### Text under study

EMPLOYMENT APPEAL TRIBUNAL
58 VICTORIA EMBANKMENT, LONDON EC4Y 0DS
             At the Tribunal
             On 4 July 2000

Before

MR COMMISSIONER HOWELL QC

MR P DAWSON OBE

MR J HOUGHAM CBE



MS J A FOX APPELLANT

QUIT RESPONDENT


Transcript of Proceedings

JUDGMENT

Revised 23/08/00

© Copyright 2000


    APPEARANCES

     

    For the Appellant MR M JONES
    (solicitor)
    Messrs Underwoods
    83/85 Marlowes
    Hemel Hempstead
    Hertfordshire
    HP1 1LF
    For the Respondent MISS J EADY
    (of Counsel)
    Messrs Charles Russell
    8 - 10 New Fetter Lane
    London
    EC4A 1RS


     

    MR COMMISSIONER HOWELL QC

  1. In this appeal Ms Julie Ann Fox seeks to have set aside as erroneous in point of law the decision of the North London Employment Tribunal set out in extended reasons issued to the parties on 6 September 1999, after hearings and further consideration on four days earlier in that year on 27 and 28 April and 16 and 17 August.
  2. The original proceedings before the Employment Tribunal had been brought by Originating Application dated 6 April 1998 in which Ms Fox had complained of three matters connected with what she alleged was her employment with the Respondents, "Quit" who are an anti smoking charity providing advice and in particular telephone help lines for people and organisations who are concerned with giving up smoking.

######

Goal of the exercise:
Continue the Employment Appeal Tribunal judgment on Ms Fox's appeal against Quit, starting after its second numbered paragraph.

### Exercise data

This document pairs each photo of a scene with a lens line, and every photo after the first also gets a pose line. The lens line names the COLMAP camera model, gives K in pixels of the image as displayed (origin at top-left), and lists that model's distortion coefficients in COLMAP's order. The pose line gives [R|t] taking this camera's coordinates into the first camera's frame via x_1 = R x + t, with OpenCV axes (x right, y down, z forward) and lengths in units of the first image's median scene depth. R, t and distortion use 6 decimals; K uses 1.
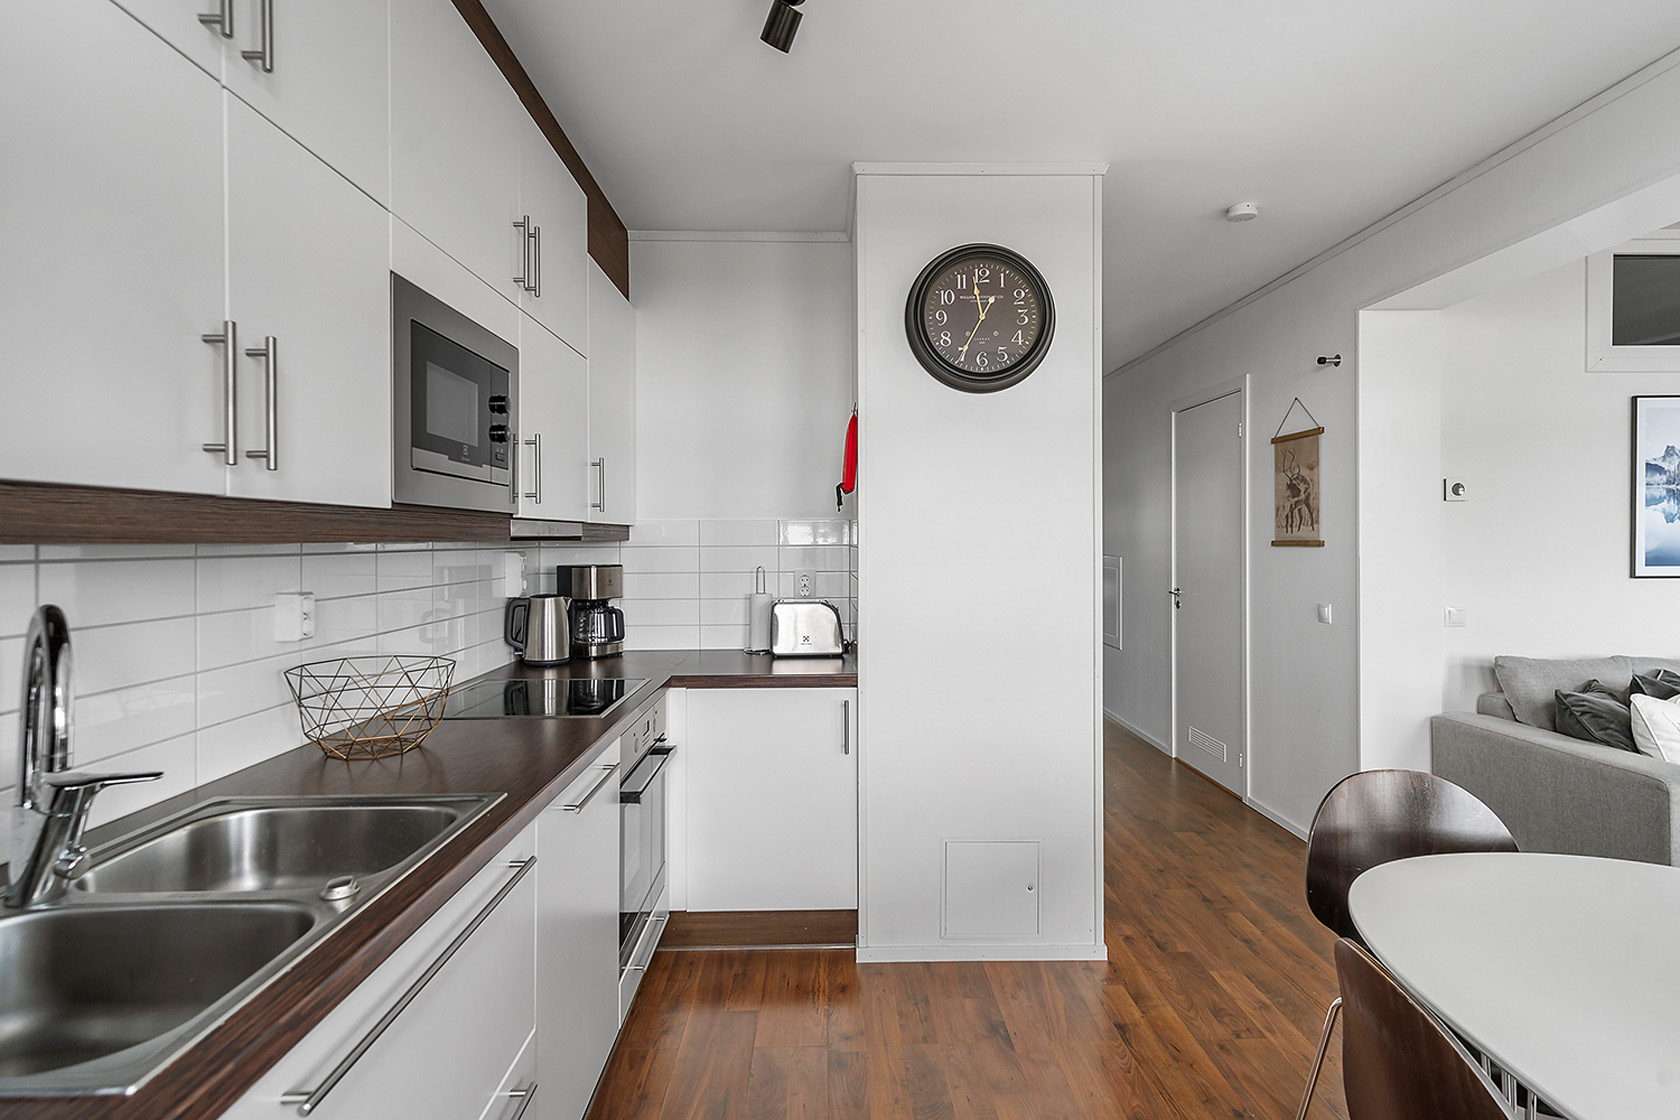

######

Answer box:
  3. The complaints in the Originating Application, before us in the appeal bundle pages 13 –14, were that she had been given no terms and conditions of her employment; there had been unlawful deductions made from her remuneration and that there had been a breach of natural justice and a lack of consultation on the part of the employers.
  4. Allied to that Originating Application had been a separate Originating Application, which is not before us, in which Ms Fox had complained of being unfairly dismissed by the Respondent.
  5. The Tribunal's decision dealt with all of the issues under both Originating Applications and held that although she had been an employee of the Respondents and she had not been given a written statement of the particulars of her employment as required by Section 1 of the Employment Rights Act 1996, she had not been unfairly dismissed in the circumstances which led to her leaving the Respondent's organisation.
  6. Those findings are not in any way challenged before us today. What is challenged is only one part of the Tribunal's decision referred to in the Appellant's notice of appeal relating to their finding No. (iii) that there had been no unlawful deduction from her wages. To explain how that issue arose before the Tribunal, and how the Tribunal's consideration of the issue comes up before us on appeal, it is necessary to explain a little of the background from the Tribunal's findings as recorded in their extended reasons at pages 4 – 12 of the appeal bundle.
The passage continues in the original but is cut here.